People suffering from type II diabetes have an increased risk of magnesium deficiency. With this metabolic disease, magnesium is increasingly excreted through the kidneys. Muscle cramps can often be the consequence.
Magnesium and diabetes
Type II diabetics in particular should make sure they have a sufficient magnesium intake because in numerous studies on patients with type II diabetes, a decreased magnesium level was found in the blood. Read more about the relationship between magnesium and diabetes here.
Magnesium and diabetes: Levels are often too low
Magnesium and diabetes – the most important facts
- A sufficient supply of magnesium can increase the response of the cells to insulin
- But: type II diabetics often show decreased magnesium levels in the blood
- Reasons: increased loss of magnesium through the urine, avoidance of carbohydrate-rich foods with a high magnesium content
- Therefore, the following applies: diabetics should consume sufficient magnesium and be aware of the signs that might indicate insufficient levels
In numerous investigations, a reduced level of magnesium in the blood has been found in type II diabetics. The increased excretion of magnesium through the kidneys, which occurs as a consequence of elevated blood glucose levels, is particularly important here, as this is the main reason for insufficient levels of the mineral.
Additionally, diabetics often avoid carbohydrate-rich foods such as grains and pulses, and these have a high magnesium content.
Many are not aware that magnesium is especially important for diabetics.
Why magnesium is so important for diabetics
To understand the essential role of magnesium for diabetics, it is important to know a little about diabetes. We have brought together the important information here:
With type II diabetes, the body’s own regulation system for blood glucose levels is disturbed. Normally, the metabolic hormone insulin, produced in the pancreas, makes sure everything is running smoothly: it carries out the distribution, processing, and storage of glucose in the body. With type II diabetes, blood glucose is no longer optimally absorbed by the body’s cells.

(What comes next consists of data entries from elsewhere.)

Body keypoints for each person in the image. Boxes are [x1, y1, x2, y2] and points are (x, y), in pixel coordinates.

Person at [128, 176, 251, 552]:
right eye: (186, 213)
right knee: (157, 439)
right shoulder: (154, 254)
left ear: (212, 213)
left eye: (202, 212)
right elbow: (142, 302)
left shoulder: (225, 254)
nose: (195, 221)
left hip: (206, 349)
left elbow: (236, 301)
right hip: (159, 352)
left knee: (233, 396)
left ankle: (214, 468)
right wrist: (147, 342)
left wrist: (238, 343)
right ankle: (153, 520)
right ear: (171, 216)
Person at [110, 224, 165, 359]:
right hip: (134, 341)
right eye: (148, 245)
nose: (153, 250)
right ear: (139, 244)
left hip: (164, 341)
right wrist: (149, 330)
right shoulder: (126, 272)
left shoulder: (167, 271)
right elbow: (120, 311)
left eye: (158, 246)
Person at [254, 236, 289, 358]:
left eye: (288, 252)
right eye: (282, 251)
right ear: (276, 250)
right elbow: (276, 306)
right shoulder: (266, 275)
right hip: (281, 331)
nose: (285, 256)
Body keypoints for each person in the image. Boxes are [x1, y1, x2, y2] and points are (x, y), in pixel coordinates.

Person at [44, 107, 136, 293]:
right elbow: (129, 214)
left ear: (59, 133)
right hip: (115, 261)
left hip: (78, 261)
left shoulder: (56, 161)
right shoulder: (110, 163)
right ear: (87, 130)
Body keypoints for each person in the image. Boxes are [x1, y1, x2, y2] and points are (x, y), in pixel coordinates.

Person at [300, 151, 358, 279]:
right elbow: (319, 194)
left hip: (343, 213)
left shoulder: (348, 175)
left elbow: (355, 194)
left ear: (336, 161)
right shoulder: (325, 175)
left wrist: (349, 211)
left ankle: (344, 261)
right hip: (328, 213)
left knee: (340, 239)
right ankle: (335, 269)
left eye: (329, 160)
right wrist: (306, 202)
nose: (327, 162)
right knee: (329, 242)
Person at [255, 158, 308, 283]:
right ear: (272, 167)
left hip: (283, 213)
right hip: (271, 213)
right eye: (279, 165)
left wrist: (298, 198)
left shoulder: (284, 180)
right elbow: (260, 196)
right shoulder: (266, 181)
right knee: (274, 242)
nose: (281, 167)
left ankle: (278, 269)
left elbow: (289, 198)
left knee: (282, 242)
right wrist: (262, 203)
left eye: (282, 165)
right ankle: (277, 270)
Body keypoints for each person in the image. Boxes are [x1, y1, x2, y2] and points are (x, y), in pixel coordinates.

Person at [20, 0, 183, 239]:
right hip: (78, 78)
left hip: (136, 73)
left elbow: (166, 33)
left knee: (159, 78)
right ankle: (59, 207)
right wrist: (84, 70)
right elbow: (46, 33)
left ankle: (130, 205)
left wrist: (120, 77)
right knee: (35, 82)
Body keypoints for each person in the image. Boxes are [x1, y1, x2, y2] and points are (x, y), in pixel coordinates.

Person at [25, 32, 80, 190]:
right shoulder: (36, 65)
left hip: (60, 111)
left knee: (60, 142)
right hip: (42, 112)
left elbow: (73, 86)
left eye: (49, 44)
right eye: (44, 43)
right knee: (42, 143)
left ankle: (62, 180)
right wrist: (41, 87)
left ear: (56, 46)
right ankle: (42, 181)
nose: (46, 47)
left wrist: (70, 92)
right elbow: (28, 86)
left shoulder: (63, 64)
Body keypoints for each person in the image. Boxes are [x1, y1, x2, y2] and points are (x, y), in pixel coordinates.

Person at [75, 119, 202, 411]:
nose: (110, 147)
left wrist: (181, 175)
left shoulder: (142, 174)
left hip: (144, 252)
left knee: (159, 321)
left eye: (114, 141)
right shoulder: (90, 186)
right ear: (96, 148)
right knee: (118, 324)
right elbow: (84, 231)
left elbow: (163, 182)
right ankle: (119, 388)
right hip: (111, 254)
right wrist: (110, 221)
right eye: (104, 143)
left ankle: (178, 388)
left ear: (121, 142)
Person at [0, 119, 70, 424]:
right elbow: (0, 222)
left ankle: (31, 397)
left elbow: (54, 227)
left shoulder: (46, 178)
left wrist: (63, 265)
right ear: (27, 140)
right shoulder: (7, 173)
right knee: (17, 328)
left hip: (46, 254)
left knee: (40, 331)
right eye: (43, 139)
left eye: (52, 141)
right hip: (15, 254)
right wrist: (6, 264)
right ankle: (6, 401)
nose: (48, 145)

Apart from an insulin deficiency (insufficient production of insulin in the pancreas), the reason is insulin resistance: the body cells respond less to insulin – and so the glucose cannot be “transported out” of the blood as required. This results in a permanently elevated blood glucose level, which over time can cause damage to blood vessels, organs, and nerves (diabetes complications).

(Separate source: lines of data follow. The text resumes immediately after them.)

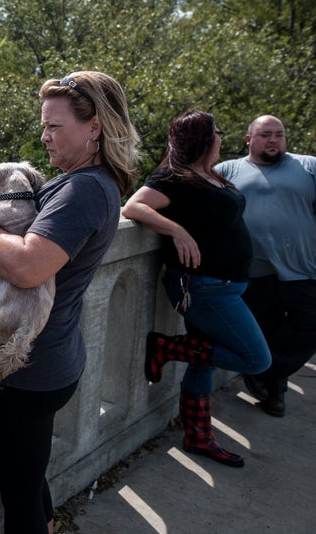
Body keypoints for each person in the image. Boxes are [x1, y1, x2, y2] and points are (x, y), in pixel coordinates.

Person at [0, 71, 139, 534]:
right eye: (43, 125)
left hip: (26, 372)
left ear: (94, 128)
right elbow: (25, 225)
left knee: (18, 497)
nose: (43, 136)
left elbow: (27, 266)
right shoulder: (83, 181)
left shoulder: (84, 188)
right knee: (28, 481)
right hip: (44, 363)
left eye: (54, 126)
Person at [121, 109, 271, 468]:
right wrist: (176, 230)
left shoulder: (212, 176)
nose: (222, 137)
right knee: (256, 358)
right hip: (203, 287)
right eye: (217, 131)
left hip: (225, 286)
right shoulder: (175, 177)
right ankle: (166, 347)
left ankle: (197, 435)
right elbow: (134, 206)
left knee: (204, 359)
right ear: (204, 138)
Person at [216, 115, 316, 417]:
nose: (273, 139)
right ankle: (275, 393)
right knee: (265, 330)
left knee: (310, 325)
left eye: (279, 134)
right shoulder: (228, 170)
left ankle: (264, 373)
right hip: (252, 272)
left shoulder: (308, 166)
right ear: (249, 140)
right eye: (265, 134)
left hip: (303, 269)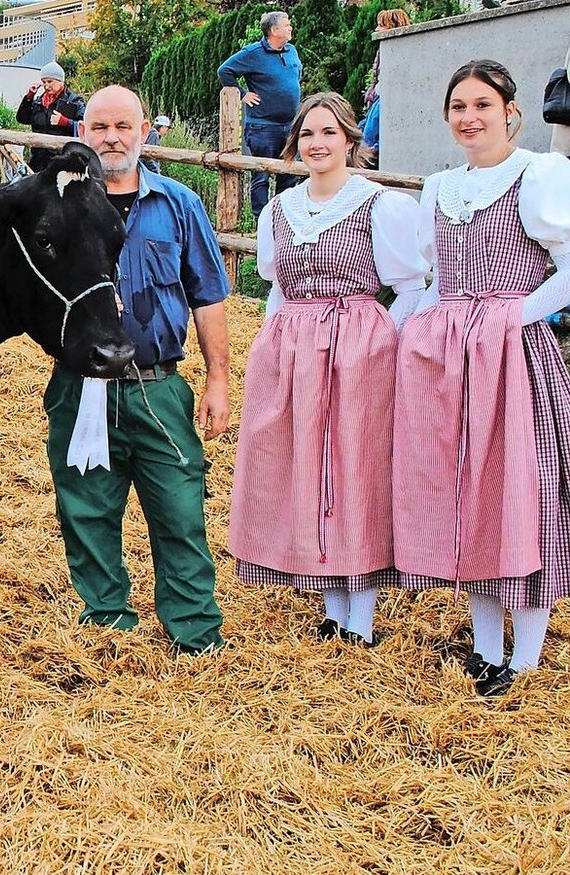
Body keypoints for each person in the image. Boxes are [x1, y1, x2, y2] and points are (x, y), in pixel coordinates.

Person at [394, 60, 570, 697]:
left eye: (482, 106)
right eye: (459, 106)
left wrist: (512, 316)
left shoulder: (541, 176)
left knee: (520, 499)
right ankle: (486, 649)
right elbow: (430, 279)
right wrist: (407, 336)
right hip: (452, 363)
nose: (470, 118)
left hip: (514, 359)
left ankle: (522, 659)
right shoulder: (440, 188)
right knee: (468, 500)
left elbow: (568, 268)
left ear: (510, 111)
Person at [229, 93, 428, 647]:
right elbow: (276, 289)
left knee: (351, 470)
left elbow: (412, 286)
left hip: (358, 352)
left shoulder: (378, 205)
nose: (318, 144)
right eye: (309, 135)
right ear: (296, 143)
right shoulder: (279, 211)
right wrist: (269, 344)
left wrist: (378, 336)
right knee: (305, 467)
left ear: (349, 140)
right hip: (292, 350)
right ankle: (330, 605)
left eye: (329, 134)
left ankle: (358, 616)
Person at [46, 85, 230, 655]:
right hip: (82, 389)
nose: (111, 138)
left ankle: (195, 633)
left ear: (145, 130)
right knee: (86, 508)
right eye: (99, 126)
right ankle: (106, 621)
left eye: (123, 126)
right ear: (82, 134)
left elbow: (209, 295)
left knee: (179, 509)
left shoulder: (178, 204)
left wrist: (218, 377)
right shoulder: (56, 207)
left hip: (159, 385)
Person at [218, 10, 303, 217]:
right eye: (287, 24)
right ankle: (262, 220)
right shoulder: (253, 53)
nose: (290, 27)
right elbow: (225, 71)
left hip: (290, 126)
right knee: (261, 175)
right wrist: (243, 94)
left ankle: (284, 218)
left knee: (289, 174)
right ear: (274, 30)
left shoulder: (291, 50)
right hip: (263, 126)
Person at [361, 8, 411, 169]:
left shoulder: (402, 54)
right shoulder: (382, 52)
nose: (377, 30)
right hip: (377, 101)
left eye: (381, 25)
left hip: (385, 103)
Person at [15, 61, 86, 173]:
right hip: (37, 162)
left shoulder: (74, 101)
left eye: (50, 81)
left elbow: (85, 127)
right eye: (43, 82)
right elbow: (22, 119)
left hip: (63, 164)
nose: (46, 86)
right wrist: (29, 97)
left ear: (60, 81)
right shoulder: (38, 101)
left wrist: (66, 122)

Magnesium comes into play with the “insulin resistance.” Magnesium supports the absorption of glucose from the blood into the cells – if the mineral is lacking then this can promote insulin resistance. A sufficient magnesium supply can therefore increase the insulin sensitivity of the cells and so play a very central role for diabetics.
A sufficient magnesium supply is important
When it comes to diabetes, sufficient levels of magnesium are therefore fundamentally important! The amount recommended by the German Nutrition Society (Deutsche Gesellschaft für Ernährung, DGE) is 300 mg per day for women aged 25 and above, and 350 mg per day for men. Modern magnesium products from the pharmacy, such as Biolectra® Magnesium, available in different pharmaceutical forms, allow a magnesium intake that meets your individual requirements.
The American Diabetes Association even recommends that at-risk diabetics check their magnesium levels: if the test results show a deficit, the patient should take more magnesium in consultation with their doctor. This very well-tolerated mineral can be combined with all diabetes medicinal products and also with insulin – no interactions are known of as yet.
Also important: diabetics should generally be on the lookout for possible signs of magnesium deficiency such as, for example, leg cramps or twitching of the eyelids and visit a doctor at an early stage to clarify the cause of any possible symptoms.
Prevention: An adequate magnesium supply can reduce the risk of diabetes
People who maintain a balanced magnesium metabolism have a lower risk of developing diabetes or insulin resistance.1,2,4,5 This effect can also be supported by a change in lifestyle.3
1) Mooren FC et al., Oral magnesium supplementation reduces insulin resistance in non-diabetic subjects – a double blind, placebo-controlled, randomized trial, Diabetes Obes Metab. 2011; 13:281-4.
2) Guerrero-Romero F et al., Hypomagnesaemia and risk for metabolic glucose disorders: a 10-year follow-up study, Eur J Clin Invest. 2008; 38:389-96.
3) Hadjistavri LS et al., Beneficial effects of oral magnesium supplementation on insulin sensitivity and serum lipid profile, Med Sci Monit. 2010; 16: CR 307-12.
4) Guerrero-Romero F et al., Oral magnesium supplementation improves insulin sensitivity in non-diabetic subjects with insulin resistance. A double-blind placebo-controlled randomized trial, Diabetes Metab. 2004; 30:253-8.
5) Kao WH et al., Serum and dietary magnesium and the risk for type 2 diabetes mellitus: the Atherosclerosis Risk in Communities study, Arch Intern Med. 1999; 159: 2151-9.